Reconnaissons le rôle indispensable des fédérations d'industrie, admettons l'utilité corporative des syndicats nationaux. Ceux-ci sont cependant installés dans l'État et tendent à le conserver tel qu'il est. Celles-là devraient prévenir les révolutions techniques, au lieu d'attendre passivement leur accomplissement. Mais, en tout état de cause, elles subissent les fatalités des choses.

C'est là où vit la classe ouvrière, que l'on peut préparer l'adaptation humaine aux bouleversements techniques... et subordonner l'économique au social. Jamais la Bourse du travail de Pelloutier n'est apparue aussi nécessaire.

Sans union de syndicats vivant selon la conception de Pelloutier, la CGT n'est plus qu'une juxtaposition d'intérêts corporatifs et perd sa raison d'être.

Le syndicalisme révolutionnaire dépend sans doute d'autres éléments. Mais, d'abord, il faut reconstruire la maison de Pelloutier, refaire une classe ouvrière.


1. Édouard Dolléans : Histoire du mouvement ouvrier.

2. On comprend pourquoi les secrétaires de certaines unions, comme celles de la Loire, de la Loire-Maritime, du Maine-et-Loire... sont indésirables avenue du Maine. Bien au contraire, les portes s'ouvrent et les sourires s'élargissent pour d'autres qui ne sont même pas des fonctionnaires, mais des commissionnaires du Bureau confédéral.

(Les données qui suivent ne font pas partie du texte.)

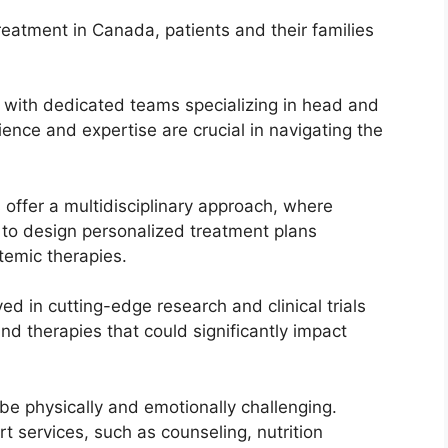
eatment in Canada, patients and their families
 with dedicated teams specializing in head and
ience and expertise are crucial in navigating the
 offer a multidisciplinary approach, where
e to design personalized treatment plans
temic therapies.
ed in cutting-edge research and clinical trials
d therapies that could significantly impact
e physically and emotionally challenging.
t services, such as counseling, nutrition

3. Précisons que les postiers ont bénéficié d'actions directes à la base avant d'avoir acquis le droit syndical. Quant au syndicalisme universitaire, faut-il hurler aux oreilles des sourds qu'il s'est affirmé dès ses premiers balbutiements par l'adhésion aux Bourses du travail. Dès 1925, le terme « syndicat national » n'était plus qu'un artifice verbal. Les sections départementales fonctionnaient comme de véritables syndicats, c'est-à-dire que chaque syndiqué adhérait en même temps à sa fédération et à son union.